A reeleição em si, na forma como foi concebida, não constitui um mal grave para a democracia e a sobrevivência das instituições. O motor que originou a sua institucionalização foi a necessidade estratégica de submeter governos a avaliações ou julgamento parte do eleitorado, o que forneceria aos gestores um instrumental eficiente para corrigir rumos e aprimorar as ações prometidas em palanque. Ocorre, como se dá no Brasil, que em pouco tempo o processo tornou-se eivado de distorções aliás, já no nascedouro, como denunciaram os adversários de Fernando Henrique Cardoso. O instituto da recondução foi adaptado aos Estados e municípios, favorecendo governadores e prefeitos. Houve tentativas dentro do próprio Congresso, em esboços de reforma política, para eliminar o instituto da reeleição. O que não houve foi vontade política para extinguir a recondução pelo voto.
A reforma política a que tem aludido o presidente Bolsonaro é um experimento igualmente tentado por várias vezes, em termos de aplicabilidade, no sistema que rege a vida das organizações partidárias e o comportamento dos líderes políticos que se candidatam em disputas majoritárias e proporcionais. Ao longo dos anos, penduricalhos têm sido introduzidos, a exemplo da cláusula de barreira, que exige um percentual expressivo de representatividade parlamentar para o registro de partidos em condições de disputar eleições, inclusive, presidenciais. Em regra, especialistas definem essas mudanças como cosméticas, sem maior profundidade e, portanto, sem maior utilidade para funcionamento efetivo da democracia. As coligações partidárias também sofreram mutações ao longo dos anos.

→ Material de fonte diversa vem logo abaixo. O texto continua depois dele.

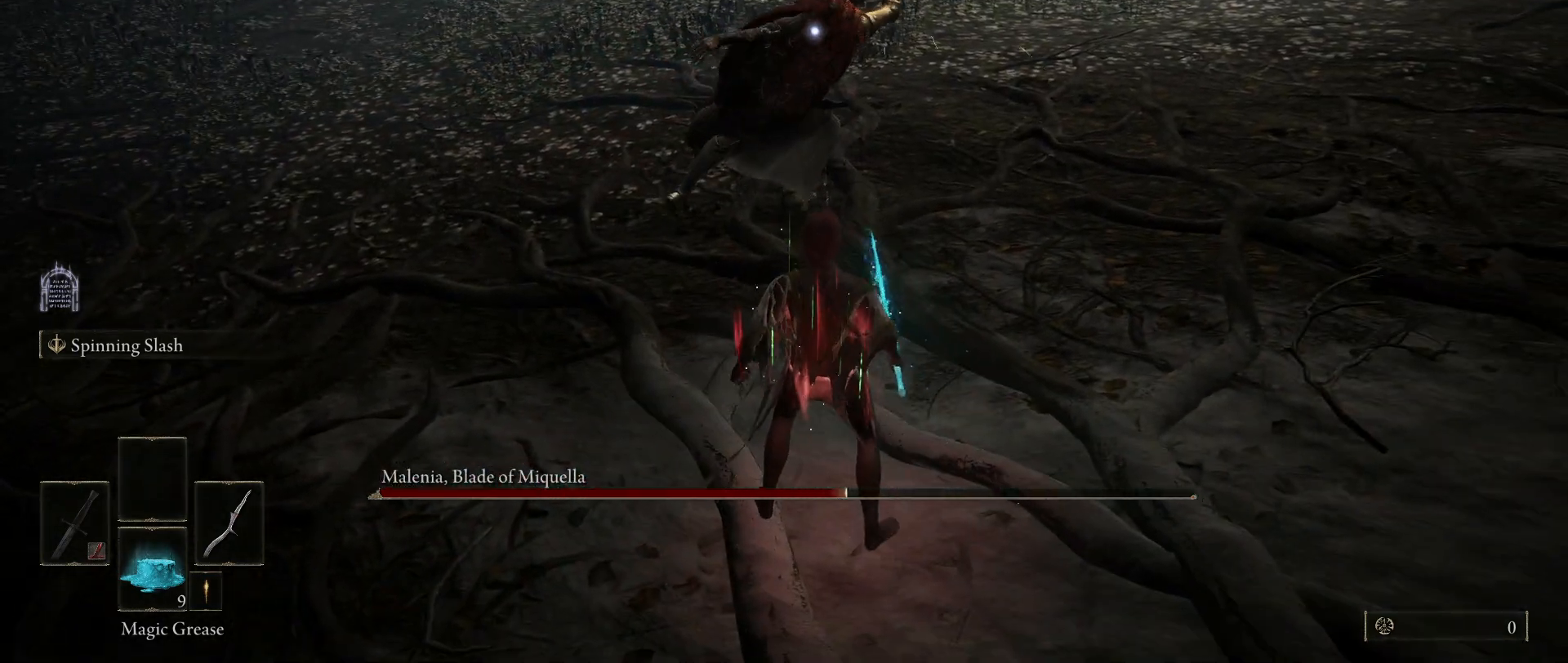
{"keys": ["shift"], "mouse": [], "events": [[100, "space", "up"], [383, "shift", "down"], [467, "w", "up"]]}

Agora que a questão está sendo recolocada em pauta pelo presidente Jair Bolsonaro cabe a indagação: quem está no poder tem vontade de entregar o poder ao adversário? Isto será respondido com o tempo, à medida que o próprio governo avançar de forma mais concreta nas metas a que se proporá e que ainda estão confusas para grande parte do eleitorado ou da sociedade brasileira.